I had a review in yesterday's issue of The Record of the new album by Iron Bitchface, Kitchener's resident noise-rock offenders (you can read the review here). The gist of the review was this: the best thing about the album, titled Kitten Apocalypse, is that it's mercifully only seven minutes long.
If you've never heard Iron Bitchface -- and for your sake I pray that's the case -- their "music" can best be described as "not music at all." You know that wonky eeeeooooeeeeaaaa sound that old dial-up modems make? Imagine that, coupled with the sound of robots being tortured and a howler monkey trying to sing the theme from Carmina Burana, and you've got a rudimentary understanding of what Iron Bitchface sounds like.

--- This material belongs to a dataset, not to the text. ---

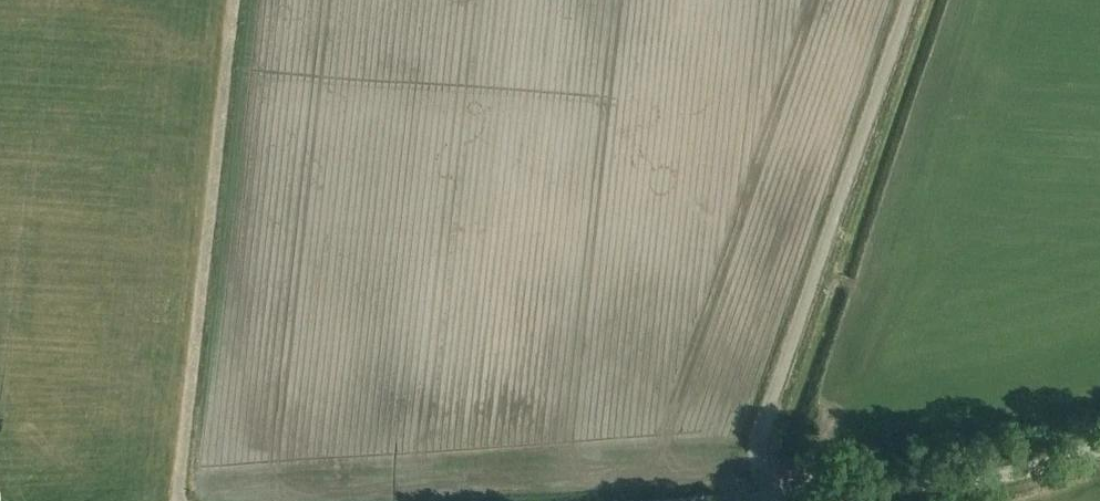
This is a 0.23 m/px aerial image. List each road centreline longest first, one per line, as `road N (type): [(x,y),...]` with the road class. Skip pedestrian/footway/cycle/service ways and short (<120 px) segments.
road 1 (track): [(904,0),(755,439),(774,500)]
road 2 (track): [(180,500),(236,0)]
road 3 (unclassified): [(1099,448),(989,479),(720,500)]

The members of Iron Bitchface (essentially one guy, K-Rot, with a changing cadre of other "musicians") readily admit they don't rehearse and haven't got the faintest idea how to play their instruments.
But here's the thing: they have fans. People voluntarily listen to Iron Bitchface. The evidence: the band has released several albums, a live DVD, and they frequently tour Europe. No guff. Just the other day, after sending me a copy of Kitten Apocalypse, K-Rot e-mailed me from the Swiss Alps, one of many European tour stops. Lots of local indie bands start their tours at the Circus Room and end at the Starlight.
How does Iron Bitchface (whom I quoted confessing "We don't even try!" in a story I wrote about them last year) achieve even a modicum of success? Out of pity? Perhaps. But I think there's more to it: they are different and interesting, two qualities that are sorely missing in a lot of popular music.
On any given day, I would much rather listen to Iron Bitchface than, say, The Tragically Hip, a highly popular band that I find overplayed, overrated, and generally boring. I lived in a university dorm in the late 1990s, which means I was bombarded by Tragically Hip's brand of blah-rock from every angle.
I know it's considered a form of treason in Canada to express a dislike for the Hip, and that I shall probably be deported to Guantanamo Bay forthwith. But I'm trying to make a point: bands like Iron Bitchface deserve points for having the courage to be completely different. The represent the opposite extreme of music, counter-balancing for all the bland, interchangeable Top 40 drivel playing in doctors' waiting rooms everywhere. Great music resides somewhere between the two extremes.
So I'm not saying the music of Iron Bitchface is any good (because really, it's not), but at least the band is making the world a slightly more interesting and unusual place, one gawd-awful seven-minute album at a time.